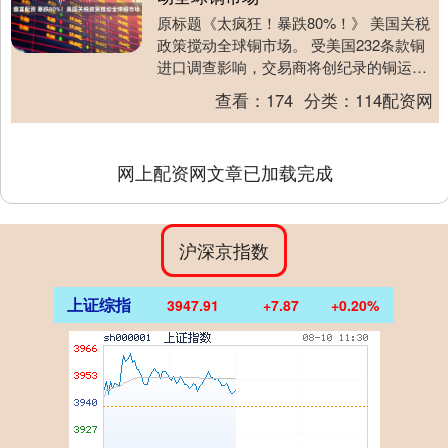
原标题《太疯狂！暴跌80%！》 美国关税
政策搅动全球铜市场。 受美国232条款铜
进口调查影响，交易商将创纪录的铜运往
美国，以规避潜在进口关税，这导致非美
查看：
174
分类：
114配资网
地区出现....
网上配资网文章已加载完成
沪深京指数
上证综指
3947.91
+7.87
+0.20%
• • • • •
> _PROMPT_:
Please transcribe the entries exactly, omitting the images.

> _EXERCISE RESPONSE_:
原标题《太疯狂！暴跌80%！》 美国关税
政策搅动全球铜市场。 受美国232条款铜
进口调查影响，交易商将创纪录的铜运往
美国，以规避潜在进口关税，这导致非美
查看：
174
分类：
114配资网
地区出现....
网上配资网文章已加载完成
沪深京指数
上证综指
3947.91
+7.87
+0.20%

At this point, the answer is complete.